Les petits gribouillis, c’est à mon avis la gynéco qui était un peu nerveuse…
Je ne suis pas idiote, je sais bien que c’est stade 1, puis stade 2, puis stade 3. Ça m’étonnerait que ça commence par 3, puis 2, puis 1. KI-67 : 60%. Si Fanny ne m’avait pas expliqué avant de partir chez le docteur L., je n’aurais pas pu lui poser les bonnes questions. C’est la vitesse de prolifération des cellules. J’avais tout de même été jeter un coup d’œil sur internet. 10 pourcent est considéré comme élevé. Merde, j’ai 60 pourcent. Ça n’a pas l’air bon du tout.
En rentrant à Bruxelles, je me dis quand même que c’est pas cool pour celui qui doit annoncer que c’est un cancer parce que jusqu’à présent, personne ne me l’a dit. La nana au labo, le docteur L. Ils se débinent tous ou quoi ? Ils refourguent la responsabilité à la sénologue, au chir ou à l’oncologue ? Je me demande franchement. Je me demande aussi si c’est toujours comme ça, personne ne veut dire jusqu’à ce qu’il faille vraiment le dire. Pas encore entendu le mot cancer mais je ne suis pas dupe.

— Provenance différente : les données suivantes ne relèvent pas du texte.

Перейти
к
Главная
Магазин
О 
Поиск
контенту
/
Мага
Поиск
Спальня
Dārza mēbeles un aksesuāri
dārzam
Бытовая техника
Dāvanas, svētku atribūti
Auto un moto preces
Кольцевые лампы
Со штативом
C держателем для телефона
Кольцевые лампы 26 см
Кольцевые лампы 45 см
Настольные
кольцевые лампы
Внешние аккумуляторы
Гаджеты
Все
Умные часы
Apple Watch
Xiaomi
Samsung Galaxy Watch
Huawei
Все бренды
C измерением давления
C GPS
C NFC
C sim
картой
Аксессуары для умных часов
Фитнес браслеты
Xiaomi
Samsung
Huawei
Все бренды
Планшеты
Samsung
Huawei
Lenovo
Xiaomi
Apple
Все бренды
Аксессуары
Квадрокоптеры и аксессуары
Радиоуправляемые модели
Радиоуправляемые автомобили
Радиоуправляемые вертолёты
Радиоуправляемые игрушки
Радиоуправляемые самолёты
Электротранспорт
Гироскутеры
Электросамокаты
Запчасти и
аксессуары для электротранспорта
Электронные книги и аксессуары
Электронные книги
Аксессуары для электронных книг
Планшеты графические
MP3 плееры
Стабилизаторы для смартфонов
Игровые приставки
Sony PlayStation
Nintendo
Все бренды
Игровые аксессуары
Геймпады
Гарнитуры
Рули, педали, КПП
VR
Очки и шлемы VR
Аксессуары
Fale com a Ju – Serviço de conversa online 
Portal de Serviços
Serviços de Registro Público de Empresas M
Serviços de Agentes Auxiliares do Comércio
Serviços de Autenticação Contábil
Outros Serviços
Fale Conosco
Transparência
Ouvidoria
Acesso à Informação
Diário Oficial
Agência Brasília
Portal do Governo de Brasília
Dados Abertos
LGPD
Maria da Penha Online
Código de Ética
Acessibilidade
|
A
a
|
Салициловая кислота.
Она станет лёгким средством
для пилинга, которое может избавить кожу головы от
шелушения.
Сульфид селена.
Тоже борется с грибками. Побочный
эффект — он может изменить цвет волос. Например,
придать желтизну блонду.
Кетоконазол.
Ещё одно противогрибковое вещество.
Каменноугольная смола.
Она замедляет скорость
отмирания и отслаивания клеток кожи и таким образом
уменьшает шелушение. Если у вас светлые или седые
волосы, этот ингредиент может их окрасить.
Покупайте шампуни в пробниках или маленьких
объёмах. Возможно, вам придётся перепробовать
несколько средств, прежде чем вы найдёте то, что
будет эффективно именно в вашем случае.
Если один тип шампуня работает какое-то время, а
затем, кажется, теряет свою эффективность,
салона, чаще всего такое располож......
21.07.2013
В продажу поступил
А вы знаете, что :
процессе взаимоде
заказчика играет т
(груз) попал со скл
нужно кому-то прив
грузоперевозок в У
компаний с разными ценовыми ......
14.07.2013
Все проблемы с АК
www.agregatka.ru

J’ai une envie forte d’appeler les copines proches. J’ai passé la journée au téléphone, ça m’a permis de faire passer le temps. A ce stade-ci, je n’y croyais pas encore. Re-coup de téléphone de Fanny. Heureusement qu’elle a accepté d’être cash et me dire que mes chiffres n’étaient pas bons. Merci Fanny parce que jusqu’à présent, personne ne me dit rien. Fanny était la courageuse dans l’histoire.
Le soir, je me suis choppée un trois tonnes dans la gueule. La réalité a frappé. C’est donc bien vrai. Je pleure, je pleure, je hurle, je suis révoltée.
Je n’arrive pas à m’endormir, je prends un cachet, je ne veux plus penser et être demain. Demain ça ira beaucoup mieux.